Challenge: Before working with the rows, reproduce the news article on Nimisha Priya's reprieve word for word.

As India hit a diplomatic wall, a religious leader stepped in — and Yemen responded
Dubai: As the clock ticked toward July 16, the date set for Nimisha Priya’s execution in Yemen, most believed all hope was lost.
India’s Supreme Court had been told that the government could do little. Yemen’s judiciary had upheld her death sentence for the 2017 murder of her Yemeni business partner.
Formal diplomatic channels were limited — India has no embassy in Yemen. Even efforts to contact the victim’s family had gone nowhere for months.
Then, almost against the odds, came a reprieve.
At the center of this unexpected breakthrough is an unlikely figure: Sheikh Kanthapuram A.P. Aboobacker Musliyar, India’s Grand Mufti and an influential cleric. His quiet intervention — through religious networks, not government backchannels — may have been the decisive turning point in saving Priya’s life, at least for now.
While the Indian government had made what it called “concerted efforts” to delay the execution, sources told ANI that the real window for negotiation only opened after Kanthapuram stepped in.
Through his ties with scholars in Yemen’s Sufi circles, particularly those connected to the revered Sheikh Habib Umar bin Hafiz, the Grand Mufti reportedly made contact with key clerics close to the victim’s family — a connection no one else had managed to establish.
“I don’t know the family, but I contacted responsible scholars in Yemen from afar,” Kanthapuram said. “They understood the situation. Islam is a religion that places a lot of importance on humanity.”

Given entries:
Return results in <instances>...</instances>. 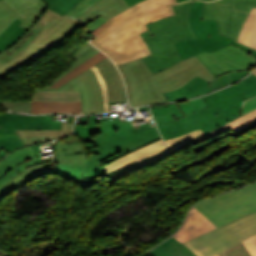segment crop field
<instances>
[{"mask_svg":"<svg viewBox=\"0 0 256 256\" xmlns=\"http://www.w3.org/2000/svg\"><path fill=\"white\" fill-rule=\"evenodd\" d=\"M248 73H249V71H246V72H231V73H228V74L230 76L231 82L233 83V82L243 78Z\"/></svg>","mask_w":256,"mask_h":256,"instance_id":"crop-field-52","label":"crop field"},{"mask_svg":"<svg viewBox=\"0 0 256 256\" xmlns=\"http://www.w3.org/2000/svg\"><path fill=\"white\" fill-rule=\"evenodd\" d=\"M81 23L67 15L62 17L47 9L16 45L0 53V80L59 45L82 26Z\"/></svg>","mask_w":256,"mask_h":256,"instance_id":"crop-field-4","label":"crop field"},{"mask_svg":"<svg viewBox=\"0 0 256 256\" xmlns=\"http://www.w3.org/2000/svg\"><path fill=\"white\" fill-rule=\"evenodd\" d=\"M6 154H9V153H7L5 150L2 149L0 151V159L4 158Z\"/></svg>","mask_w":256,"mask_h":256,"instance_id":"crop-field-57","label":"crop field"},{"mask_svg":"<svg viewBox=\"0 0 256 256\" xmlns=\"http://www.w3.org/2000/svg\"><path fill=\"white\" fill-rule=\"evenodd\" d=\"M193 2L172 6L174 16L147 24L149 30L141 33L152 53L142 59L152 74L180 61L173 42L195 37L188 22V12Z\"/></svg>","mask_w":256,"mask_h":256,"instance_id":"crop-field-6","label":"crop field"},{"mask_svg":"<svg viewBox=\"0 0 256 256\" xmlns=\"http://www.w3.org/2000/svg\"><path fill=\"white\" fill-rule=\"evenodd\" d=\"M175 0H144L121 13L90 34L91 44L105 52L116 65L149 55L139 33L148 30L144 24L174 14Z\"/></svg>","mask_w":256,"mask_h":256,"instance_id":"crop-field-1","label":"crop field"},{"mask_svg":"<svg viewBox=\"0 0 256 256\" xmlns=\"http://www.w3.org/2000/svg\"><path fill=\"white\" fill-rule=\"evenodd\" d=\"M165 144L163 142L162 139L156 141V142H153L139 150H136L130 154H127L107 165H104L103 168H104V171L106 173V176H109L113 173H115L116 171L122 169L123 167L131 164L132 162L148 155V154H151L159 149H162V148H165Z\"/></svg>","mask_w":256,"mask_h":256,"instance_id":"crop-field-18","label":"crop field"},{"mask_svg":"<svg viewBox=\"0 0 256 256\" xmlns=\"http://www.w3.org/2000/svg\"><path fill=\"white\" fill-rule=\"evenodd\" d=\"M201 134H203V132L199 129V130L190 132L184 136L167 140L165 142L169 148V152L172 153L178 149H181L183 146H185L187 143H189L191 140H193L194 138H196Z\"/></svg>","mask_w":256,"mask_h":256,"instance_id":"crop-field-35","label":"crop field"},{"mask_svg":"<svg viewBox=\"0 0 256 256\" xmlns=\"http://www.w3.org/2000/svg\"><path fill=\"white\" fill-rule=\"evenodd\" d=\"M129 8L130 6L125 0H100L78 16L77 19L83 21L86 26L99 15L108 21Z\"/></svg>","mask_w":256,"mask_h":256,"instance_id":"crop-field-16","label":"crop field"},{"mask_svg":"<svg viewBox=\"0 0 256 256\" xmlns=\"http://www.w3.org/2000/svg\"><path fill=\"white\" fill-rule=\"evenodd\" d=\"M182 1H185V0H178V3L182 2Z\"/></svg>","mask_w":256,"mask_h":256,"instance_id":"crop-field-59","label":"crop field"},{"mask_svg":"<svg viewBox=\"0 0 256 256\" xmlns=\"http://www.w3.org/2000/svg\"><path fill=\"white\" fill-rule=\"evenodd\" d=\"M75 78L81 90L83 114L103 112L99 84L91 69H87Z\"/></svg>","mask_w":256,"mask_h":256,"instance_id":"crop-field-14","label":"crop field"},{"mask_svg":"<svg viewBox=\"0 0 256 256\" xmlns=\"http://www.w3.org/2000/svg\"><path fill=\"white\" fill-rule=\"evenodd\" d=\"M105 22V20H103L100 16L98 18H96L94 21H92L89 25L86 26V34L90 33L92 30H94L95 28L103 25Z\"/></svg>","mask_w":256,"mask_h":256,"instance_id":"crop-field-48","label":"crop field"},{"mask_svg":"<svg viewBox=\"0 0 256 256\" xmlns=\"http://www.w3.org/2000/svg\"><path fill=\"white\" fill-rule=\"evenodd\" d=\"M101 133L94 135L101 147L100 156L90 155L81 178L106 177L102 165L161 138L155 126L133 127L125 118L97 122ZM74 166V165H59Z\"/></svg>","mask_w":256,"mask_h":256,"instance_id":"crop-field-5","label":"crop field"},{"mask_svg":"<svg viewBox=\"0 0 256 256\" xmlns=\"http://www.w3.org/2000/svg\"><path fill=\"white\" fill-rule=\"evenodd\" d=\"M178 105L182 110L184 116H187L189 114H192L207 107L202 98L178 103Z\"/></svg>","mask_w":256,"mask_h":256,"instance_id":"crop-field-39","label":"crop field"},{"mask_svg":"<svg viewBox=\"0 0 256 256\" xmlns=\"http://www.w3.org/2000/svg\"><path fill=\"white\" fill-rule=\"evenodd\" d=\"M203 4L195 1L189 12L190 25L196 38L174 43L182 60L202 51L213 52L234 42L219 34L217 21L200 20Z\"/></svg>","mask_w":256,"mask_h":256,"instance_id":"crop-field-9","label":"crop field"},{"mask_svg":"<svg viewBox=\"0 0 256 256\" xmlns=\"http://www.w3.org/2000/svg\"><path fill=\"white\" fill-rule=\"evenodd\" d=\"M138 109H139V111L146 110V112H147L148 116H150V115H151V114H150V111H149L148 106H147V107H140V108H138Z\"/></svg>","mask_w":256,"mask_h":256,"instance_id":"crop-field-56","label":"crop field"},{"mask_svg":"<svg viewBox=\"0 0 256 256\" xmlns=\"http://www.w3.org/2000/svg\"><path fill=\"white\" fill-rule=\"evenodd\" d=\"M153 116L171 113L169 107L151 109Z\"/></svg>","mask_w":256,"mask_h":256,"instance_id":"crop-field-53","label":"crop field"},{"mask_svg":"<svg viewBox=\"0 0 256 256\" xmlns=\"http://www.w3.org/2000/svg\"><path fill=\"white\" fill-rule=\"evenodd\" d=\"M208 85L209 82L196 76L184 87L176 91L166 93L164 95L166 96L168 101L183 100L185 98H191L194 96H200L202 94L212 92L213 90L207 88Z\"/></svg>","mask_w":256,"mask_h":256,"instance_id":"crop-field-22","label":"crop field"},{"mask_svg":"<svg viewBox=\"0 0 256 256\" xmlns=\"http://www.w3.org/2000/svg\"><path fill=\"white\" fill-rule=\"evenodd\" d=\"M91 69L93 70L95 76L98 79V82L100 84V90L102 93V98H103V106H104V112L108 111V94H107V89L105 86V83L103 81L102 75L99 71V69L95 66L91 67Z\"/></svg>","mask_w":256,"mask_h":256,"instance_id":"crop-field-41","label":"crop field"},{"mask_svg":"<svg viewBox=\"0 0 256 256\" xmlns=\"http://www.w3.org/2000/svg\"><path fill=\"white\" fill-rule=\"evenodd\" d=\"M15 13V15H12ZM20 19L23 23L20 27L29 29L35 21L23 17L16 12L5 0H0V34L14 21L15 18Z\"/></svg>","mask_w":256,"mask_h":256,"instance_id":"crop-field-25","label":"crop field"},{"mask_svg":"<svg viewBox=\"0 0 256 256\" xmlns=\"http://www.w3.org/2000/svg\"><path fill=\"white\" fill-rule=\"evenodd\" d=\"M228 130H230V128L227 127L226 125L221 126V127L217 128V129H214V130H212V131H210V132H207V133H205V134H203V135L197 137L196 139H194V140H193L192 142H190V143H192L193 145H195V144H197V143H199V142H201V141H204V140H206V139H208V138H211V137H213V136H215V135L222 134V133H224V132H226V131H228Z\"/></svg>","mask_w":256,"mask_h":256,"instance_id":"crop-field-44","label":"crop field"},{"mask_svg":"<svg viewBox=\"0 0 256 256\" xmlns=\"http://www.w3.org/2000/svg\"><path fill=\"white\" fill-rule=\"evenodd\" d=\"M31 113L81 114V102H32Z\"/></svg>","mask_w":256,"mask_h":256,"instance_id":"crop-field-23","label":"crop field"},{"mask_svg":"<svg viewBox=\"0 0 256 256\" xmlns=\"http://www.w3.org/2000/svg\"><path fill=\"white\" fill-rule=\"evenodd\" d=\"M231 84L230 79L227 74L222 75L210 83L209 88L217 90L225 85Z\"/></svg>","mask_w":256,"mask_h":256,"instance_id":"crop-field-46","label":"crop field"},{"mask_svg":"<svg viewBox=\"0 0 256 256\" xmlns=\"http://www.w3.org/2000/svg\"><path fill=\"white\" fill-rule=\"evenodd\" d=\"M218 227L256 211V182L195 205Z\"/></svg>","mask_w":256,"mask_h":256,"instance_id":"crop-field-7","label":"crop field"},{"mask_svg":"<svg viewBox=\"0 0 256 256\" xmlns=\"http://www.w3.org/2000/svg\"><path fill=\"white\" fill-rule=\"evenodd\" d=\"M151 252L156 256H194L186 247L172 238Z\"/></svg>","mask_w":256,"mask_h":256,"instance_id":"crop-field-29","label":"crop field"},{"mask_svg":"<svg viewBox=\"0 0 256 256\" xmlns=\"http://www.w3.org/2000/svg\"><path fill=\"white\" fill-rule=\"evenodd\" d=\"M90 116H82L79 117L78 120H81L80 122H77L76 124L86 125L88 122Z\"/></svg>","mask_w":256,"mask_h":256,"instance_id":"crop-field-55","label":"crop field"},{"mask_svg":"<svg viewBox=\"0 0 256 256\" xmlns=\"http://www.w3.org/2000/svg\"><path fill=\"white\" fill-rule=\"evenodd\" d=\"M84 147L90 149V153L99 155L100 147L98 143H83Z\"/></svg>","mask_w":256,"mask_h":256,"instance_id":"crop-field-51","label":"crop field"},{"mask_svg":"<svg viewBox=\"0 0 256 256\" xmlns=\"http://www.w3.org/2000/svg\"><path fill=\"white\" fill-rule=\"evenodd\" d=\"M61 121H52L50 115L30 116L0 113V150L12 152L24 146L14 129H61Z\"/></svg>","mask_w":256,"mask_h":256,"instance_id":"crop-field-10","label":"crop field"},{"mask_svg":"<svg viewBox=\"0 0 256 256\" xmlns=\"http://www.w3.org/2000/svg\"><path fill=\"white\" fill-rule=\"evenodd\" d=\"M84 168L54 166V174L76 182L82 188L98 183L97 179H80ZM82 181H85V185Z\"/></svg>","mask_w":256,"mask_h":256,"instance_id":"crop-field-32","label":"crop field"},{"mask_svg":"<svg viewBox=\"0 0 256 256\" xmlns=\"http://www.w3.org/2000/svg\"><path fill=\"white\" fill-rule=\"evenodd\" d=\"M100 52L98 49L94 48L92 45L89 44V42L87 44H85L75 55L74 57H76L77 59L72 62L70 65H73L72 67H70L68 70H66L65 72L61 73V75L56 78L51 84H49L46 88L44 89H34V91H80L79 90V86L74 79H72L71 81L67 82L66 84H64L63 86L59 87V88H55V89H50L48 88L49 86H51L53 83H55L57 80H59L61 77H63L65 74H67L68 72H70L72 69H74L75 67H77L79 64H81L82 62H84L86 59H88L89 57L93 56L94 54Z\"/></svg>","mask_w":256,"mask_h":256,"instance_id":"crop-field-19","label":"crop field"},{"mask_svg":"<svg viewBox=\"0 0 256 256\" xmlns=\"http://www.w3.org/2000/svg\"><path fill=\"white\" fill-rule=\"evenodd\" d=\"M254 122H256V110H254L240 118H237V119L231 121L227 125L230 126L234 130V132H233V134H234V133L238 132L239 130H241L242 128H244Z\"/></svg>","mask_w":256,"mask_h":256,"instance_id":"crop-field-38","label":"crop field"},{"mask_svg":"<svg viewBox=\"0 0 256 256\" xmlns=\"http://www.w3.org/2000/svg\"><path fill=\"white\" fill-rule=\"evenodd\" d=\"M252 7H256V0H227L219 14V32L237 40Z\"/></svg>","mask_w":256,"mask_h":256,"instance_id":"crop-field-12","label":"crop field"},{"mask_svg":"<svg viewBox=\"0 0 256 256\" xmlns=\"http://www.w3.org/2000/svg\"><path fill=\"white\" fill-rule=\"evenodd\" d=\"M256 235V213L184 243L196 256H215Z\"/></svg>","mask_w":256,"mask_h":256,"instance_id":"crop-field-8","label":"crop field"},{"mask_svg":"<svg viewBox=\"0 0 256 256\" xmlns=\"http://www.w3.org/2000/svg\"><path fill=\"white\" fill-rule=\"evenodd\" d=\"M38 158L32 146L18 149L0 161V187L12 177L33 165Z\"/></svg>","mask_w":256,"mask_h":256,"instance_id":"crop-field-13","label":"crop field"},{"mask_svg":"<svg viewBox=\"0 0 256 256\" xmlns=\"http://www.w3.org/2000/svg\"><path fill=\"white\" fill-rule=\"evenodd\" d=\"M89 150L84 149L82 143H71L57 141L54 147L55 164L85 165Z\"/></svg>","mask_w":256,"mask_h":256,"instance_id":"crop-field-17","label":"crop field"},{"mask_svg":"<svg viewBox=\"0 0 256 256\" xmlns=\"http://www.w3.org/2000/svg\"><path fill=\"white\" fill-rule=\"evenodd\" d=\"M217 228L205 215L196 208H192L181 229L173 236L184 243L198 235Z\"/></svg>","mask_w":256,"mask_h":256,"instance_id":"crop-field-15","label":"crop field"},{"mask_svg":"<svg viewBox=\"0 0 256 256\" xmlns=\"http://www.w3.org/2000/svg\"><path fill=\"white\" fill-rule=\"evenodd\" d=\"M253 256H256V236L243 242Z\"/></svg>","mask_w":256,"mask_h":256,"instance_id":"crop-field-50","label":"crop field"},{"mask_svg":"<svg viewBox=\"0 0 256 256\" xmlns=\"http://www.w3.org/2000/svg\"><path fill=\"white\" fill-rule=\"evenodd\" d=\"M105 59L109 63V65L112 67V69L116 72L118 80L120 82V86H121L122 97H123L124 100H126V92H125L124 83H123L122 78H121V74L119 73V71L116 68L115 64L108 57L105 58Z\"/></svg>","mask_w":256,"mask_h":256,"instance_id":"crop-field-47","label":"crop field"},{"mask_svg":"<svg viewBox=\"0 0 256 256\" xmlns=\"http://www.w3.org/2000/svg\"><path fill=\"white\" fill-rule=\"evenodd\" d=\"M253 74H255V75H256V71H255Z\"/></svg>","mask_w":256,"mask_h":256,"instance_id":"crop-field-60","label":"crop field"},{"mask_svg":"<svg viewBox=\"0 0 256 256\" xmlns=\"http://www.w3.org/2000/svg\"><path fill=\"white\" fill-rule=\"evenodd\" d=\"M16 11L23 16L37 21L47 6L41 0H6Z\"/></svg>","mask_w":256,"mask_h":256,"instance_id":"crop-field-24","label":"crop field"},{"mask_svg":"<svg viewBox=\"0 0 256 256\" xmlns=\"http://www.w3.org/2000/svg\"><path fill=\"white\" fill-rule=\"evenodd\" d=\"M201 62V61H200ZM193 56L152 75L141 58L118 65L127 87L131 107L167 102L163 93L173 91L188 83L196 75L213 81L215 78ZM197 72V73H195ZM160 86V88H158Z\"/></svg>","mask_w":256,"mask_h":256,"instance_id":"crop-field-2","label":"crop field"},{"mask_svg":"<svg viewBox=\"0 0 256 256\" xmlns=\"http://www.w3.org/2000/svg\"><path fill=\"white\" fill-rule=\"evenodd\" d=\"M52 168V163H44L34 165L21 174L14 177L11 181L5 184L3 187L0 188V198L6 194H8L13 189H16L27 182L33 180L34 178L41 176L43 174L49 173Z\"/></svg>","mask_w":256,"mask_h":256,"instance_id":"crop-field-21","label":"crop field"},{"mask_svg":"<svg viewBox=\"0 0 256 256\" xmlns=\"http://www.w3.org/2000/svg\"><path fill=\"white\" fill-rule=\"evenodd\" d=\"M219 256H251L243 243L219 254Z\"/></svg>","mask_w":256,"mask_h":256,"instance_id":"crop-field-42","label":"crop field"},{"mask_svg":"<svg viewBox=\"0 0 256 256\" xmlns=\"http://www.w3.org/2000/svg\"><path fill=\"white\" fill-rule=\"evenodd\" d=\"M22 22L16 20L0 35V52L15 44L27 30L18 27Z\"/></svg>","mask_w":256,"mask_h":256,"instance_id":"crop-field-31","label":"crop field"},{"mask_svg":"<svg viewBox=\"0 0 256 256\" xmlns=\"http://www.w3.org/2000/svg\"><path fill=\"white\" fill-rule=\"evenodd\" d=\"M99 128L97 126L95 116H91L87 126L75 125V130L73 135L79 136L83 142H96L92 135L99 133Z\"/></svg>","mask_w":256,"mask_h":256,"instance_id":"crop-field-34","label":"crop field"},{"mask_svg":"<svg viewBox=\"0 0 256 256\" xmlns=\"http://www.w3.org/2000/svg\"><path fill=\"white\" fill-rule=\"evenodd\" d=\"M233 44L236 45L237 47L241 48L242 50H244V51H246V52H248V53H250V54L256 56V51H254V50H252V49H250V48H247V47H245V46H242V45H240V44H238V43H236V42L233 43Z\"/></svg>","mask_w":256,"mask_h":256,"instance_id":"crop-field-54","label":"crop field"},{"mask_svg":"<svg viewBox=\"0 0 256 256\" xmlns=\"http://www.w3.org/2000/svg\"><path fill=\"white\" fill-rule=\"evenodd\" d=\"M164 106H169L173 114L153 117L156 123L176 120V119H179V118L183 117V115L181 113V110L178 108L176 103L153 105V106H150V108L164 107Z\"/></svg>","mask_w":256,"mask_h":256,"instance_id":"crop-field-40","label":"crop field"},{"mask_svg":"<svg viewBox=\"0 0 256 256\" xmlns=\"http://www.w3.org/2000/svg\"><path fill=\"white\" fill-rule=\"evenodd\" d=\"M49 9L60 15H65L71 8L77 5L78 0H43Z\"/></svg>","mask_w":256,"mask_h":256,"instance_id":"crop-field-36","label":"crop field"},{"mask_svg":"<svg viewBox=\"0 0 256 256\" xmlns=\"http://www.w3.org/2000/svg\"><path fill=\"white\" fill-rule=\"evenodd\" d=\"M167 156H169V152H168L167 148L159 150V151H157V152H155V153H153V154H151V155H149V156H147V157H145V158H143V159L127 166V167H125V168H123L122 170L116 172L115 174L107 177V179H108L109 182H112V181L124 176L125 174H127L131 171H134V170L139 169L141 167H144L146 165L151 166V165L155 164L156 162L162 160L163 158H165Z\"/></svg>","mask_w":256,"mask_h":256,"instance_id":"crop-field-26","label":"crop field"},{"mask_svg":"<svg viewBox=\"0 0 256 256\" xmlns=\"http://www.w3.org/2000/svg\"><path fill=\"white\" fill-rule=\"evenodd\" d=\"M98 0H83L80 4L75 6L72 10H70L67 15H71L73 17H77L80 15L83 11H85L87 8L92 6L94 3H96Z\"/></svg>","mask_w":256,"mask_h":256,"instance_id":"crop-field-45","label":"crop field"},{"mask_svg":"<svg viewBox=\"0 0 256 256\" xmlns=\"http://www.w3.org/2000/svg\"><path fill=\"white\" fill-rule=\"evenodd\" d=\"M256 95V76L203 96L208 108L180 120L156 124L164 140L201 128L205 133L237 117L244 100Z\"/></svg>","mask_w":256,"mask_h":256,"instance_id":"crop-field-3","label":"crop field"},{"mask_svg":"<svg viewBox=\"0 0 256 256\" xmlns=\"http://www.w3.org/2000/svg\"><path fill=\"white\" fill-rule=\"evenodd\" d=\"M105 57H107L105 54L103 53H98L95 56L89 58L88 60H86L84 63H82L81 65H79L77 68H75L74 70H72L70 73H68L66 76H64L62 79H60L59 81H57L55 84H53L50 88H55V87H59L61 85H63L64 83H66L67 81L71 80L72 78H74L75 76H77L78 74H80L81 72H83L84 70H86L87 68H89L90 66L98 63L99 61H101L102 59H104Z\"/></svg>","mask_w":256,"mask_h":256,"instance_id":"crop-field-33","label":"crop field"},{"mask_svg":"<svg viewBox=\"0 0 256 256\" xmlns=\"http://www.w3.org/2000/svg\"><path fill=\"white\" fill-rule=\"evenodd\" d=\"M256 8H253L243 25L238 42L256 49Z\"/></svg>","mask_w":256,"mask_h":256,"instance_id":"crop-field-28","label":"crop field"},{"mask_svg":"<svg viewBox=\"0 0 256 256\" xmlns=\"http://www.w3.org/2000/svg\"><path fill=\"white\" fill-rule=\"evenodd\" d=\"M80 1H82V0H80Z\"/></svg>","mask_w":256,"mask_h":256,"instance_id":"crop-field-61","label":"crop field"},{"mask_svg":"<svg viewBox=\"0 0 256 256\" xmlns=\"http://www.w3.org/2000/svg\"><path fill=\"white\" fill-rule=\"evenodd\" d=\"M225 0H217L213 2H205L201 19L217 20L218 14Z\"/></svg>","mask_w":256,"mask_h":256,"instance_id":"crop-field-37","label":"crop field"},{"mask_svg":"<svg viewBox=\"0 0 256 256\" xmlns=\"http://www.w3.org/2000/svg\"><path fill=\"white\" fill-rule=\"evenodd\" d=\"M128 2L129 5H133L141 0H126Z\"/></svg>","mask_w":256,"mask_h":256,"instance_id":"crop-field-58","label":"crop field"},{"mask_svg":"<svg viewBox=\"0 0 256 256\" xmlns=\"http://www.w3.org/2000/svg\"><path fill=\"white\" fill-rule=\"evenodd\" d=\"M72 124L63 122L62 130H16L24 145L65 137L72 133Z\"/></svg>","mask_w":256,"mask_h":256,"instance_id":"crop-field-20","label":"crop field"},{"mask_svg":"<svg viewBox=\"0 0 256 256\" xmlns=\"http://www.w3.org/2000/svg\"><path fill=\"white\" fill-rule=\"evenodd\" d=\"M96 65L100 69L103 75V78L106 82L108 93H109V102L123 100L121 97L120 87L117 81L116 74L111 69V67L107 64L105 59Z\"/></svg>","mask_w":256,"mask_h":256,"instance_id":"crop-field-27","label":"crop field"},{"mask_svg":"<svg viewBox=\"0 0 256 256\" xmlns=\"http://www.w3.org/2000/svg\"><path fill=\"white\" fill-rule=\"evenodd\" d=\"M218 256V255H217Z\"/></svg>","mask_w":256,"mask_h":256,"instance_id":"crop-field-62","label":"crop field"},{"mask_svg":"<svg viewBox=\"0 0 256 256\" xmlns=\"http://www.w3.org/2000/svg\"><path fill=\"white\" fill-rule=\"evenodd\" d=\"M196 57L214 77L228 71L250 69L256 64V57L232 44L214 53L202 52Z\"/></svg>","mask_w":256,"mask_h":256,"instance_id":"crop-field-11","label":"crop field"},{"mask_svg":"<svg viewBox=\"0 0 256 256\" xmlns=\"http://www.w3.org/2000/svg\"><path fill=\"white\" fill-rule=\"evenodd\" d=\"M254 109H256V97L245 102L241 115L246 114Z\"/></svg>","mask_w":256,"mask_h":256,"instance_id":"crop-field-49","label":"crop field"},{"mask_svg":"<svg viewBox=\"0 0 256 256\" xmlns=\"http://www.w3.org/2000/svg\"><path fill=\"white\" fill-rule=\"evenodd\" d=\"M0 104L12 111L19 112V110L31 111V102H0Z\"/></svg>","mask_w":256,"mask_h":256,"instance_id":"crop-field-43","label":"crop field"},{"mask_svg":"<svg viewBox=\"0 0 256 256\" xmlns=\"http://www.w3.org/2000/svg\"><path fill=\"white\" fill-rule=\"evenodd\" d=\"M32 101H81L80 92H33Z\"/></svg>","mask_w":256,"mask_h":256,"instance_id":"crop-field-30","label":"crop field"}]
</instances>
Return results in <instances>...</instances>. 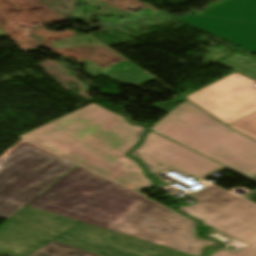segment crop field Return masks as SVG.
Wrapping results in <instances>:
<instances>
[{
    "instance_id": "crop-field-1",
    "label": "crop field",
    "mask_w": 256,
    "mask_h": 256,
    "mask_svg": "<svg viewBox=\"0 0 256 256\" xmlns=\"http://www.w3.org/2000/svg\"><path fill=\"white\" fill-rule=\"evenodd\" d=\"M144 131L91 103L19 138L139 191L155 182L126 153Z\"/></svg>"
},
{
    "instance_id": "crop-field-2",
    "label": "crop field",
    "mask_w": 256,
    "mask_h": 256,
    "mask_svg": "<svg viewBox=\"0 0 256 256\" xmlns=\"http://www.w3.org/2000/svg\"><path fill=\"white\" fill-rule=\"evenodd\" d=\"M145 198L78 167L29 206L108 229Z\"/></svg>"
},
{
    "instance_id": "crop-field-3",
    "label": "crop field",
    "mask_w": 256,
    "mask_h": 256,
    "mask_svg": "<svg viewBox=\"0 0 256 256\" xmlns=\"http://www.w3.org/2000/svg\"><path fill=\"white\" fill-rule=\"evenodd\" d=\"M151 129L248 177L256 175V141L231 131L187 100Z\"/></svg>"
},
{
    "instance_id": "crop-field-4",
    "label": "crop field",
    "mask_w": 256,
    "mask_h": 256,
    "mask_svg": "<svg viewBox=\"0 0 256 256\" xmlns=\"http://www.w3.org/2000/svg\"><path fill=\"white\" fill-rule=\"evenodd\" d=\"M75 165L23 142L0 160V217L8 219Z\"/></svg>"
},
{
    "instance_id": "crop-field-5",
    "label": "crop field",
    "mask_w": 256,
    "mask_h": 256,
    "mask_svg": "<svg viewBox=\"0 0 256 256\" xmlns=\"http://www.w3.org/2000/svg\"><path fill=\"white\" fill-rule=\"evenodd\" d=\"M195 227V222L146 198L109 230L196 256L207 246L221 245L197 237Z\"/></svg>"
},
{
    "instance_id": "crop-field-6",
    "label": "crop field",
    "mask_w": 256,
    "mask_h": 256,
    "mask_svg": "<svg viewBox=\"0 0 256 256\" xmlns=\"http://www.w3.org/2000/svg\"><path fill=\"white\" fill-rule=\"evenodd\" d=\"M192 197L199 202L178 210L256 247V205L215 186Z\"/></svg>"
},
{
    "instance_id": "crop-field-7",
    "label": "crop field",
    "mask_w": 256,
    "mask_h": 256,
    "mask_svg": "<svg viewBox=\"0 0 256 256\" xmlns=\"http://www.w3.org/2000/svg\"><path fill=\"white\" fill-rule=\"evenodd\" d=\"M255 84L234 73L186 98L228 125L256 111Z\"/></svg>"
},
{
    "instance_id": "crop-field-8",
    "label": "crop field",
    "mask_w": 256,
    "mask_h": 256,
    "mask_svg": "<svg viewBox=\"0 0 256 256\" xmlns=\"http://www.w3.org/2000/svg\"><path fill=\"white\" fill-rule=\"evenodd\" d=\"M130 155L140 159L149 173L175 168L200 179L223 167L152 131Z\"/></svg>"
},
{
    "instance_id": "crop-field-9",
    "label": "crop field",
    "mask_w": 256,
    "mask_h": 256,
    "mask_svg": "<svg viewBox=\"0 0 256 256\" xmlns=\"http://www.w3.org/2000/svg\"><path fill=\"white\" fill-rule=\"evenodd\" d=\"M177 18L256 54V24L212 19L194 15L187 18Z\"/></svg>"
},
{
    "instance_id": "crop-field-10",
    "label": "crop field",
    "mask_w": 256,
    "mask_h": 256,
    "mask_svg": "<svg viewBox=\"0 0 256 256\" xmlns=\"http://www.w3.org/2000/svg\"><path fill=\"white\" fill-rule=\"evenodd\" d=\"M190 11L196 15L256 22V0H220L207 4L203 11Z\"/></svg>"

Full response:
As India hit a diplomatic wall, a religious leader stepped in — and Yemen responded
Dubai: As the clock ticked toward July 16, the date set for Nimisha Priya’s execution in Yemen, most believed all hope was lost.
India’s Supreme Court had been told that the government could do little. Yemen’s judiciary had upheld her death sentence for the 2017 murder of her Yemeni business partner.
Formal diplomatic channels were limited — India has no embassy in Yemen. Even efforts to contact the victim’s family had gone nowhere for months.
Then, almost against the odds, came a reprieve.
At the center of this unexpected breakthrough is an unlikely figure: Sheikh Kanthapuram A.P. Aboobacker Musliyar, India’s Grand Mufti and an influential cleric. His quiet intervention — through religious networks, not government backchannels — may have been the decisive turning point in saving Priya’s life, at least for now.
While the Indian government had made what it called “concerted efforts” to delay the execution, sources told ANI that the real window for negotiation only opened after Kanthapuram stepped in.
Through his ties with scholars in Yemen’s Sufi circles, particularly those connected to the revered Sheikh Habib Umar bin Hafiz, the Grand Mufti reportedly made contact with key clerics close to the victim’s family — a connection no one else had managed to establish.
“I don’t know the family, but I contacted responsible scholars in Yemen from afar,” Kanthapuram said. “They understood the situation. Islam is a religion that places a lot of importance on humanity.”